> _Task description_:
Print out every entry that follows, exactly as written.

> _Working data_:
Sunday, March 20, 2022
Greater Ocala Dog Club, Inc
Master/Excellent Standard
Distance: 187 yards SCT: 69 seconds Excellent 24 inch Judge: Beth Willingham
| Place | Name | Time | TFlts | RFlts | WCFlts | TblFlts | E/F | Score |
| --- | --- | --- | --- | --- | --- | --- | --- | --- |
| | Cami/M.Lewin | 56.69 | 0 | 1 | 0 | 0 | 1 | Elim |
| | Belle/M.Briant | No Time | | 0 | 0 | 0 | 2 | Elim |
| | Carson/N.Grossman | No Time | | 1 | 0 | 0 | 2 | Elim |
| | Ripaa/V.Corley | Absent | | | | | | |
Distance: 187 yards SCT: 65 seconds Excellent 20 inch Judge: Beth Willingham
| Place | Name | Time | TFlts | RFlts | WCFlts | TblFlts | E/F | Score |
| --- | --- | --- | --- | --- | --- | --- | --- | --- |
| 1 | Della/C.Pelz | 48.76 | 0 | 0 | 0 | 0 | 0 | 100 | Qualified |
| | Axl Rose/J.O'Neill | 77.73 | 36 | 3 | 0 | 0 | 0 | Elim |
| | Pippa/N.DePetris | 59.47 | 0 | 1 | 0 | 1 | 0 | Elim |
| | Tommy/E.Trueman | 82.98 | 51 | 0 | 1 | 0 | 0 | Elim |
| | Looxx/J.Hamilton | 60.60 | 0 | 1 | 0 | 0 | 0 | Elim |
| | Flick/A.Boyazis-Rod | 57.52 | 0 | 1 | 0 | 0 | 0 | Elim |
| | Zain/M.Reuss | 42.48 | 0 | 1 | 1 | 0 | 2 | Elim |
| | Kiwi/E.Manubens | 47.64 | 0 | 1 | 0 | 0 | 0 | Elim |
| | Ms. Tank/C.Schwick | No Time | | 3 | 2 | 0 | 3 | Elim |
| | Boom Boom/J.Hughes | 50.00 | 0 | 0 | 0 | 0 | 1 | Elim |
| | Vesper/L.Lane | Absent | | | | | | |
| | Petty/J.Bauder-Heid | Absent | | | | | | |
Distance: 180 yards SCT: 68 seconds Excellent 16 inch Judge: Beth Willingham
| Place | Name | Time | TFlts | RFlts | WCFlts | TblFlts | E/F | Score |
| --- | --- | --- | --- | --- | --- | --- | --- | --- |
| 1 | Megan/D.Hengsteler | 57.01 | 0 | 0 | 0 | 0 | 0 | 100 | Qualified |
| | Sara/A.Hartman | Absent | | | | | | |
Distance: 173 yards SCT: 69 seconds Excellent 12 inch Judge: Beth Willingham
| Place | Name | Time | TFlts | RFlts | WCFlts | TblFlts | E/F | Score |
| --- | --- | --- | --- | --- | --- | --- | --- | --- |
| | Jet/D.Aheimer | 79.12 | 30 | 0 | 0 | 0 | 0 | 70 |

> _Exercise response_:
Sunday, March 20, 2022
Greater Ocala Dog Club, Inc
Master/Excellent Standard
Distance: 187 yards SCT: 69 seconds Excellent 24 inch Judge: Beth Willingham
| Place | Name | Time | TFlts | RFlts | WCFlts | TblFlts | E/F | Score |
| --- | --- | --- | --- | --- | --- | --- | --- | --- |
| | Cami/M.Lewin | 56.69 | 0 | 1 | 0 | 0 | 1 | Elim |
| | Belle/M.Briant | No Time | | 0 | 0 | 0 | 2 | Elim |
| | Carson/N.Grossman | No Time | | 1 | 0 | 0 | 2 | Elim |
| | Ripaa/V.Corley | Absent | | | | | | |
Distance: 187 yards SCT: 65 seconds Excellent 20 inch Judge: Beth Willingham
| Place | Name | Time | TFlts | RFlts | WCFlts | TblFlts | E/F | Score |
| --- | --- | --- | --- | --- | --- | --- | --- | --- |
| 1 | Della/C.Pelz | 48.76 | 0 | 0 | 0 | 0 | 0 | 100 | Qualified |
| | Axl Rose/J.O'Neill | 77.73 | 36 | 3 | 0 | 0 | 0 | Elim |
| | Pippa/N.DePetris | 59.47 | 0 | 1 | 0 | 1 | 0 | Elim |
| | Tommy/E.Trueman | 82.98 | 51 | 0 | 1 | 0 | 0 | Elim |
| | Looxx/J.Hamilton | 60.60 | 0 | 1 | 0 | 0 | 0 | Elim |
| | Flick/A.Boyazis-Rod | 57.52 | 0 | 1 | 0 | 0 | 0 | Elim |
| | Zain/M.Reuss | 42.48 | 0 | 1 | 1 | 0 | 2 | Elim |
| | Kiwi/E.Manubens | 47.64 | 0 | 1 | 0 | 0 | 0 | Elim |
| | Ms. Tank/C.Schwick | No Time | | 3 | 2 | 0 | 3 | Elim |
| | Boom Boom/J.Hughes | 50.00 | 0 | 0 | 0 | 0 | 1 | Elim |
| | Vesper/L.Lane | Absent | | | | | | |
| | Petty/J.Bauder-Heid | Absent | | | | | | |
Distance: 180 yards SCT: 68 seconds Excellent 16 inch Judge: Beth Willingham
| Place | Name | Time | TFlts | RFlts | WCFlts | TblFlts | E/F | Score |
| --- | --- | --- | --- | --- | --- | --- | --- | --- |
| 1 | Megan/D.Hengsteler | 57.01 | 0 | 0 | 0 | 0 | 0 | 100 | Qualified |
| | Sara/A.Hartman | Absent | | | | | | |
Distance: 173 yards SCT: 69 seconds Excellent 12 inch Judge: Beth Willingham
| Place | Name | Time | TFlts | RFlts | WCFlts | TblFlts | E/F | Score |
| --- | --- | --- | --- | --- | --- | --- | --- | --- |
| | Jet/D.Aheimer | 79.12 | 30 | 0 | 0 | 0 | 0 | 70 |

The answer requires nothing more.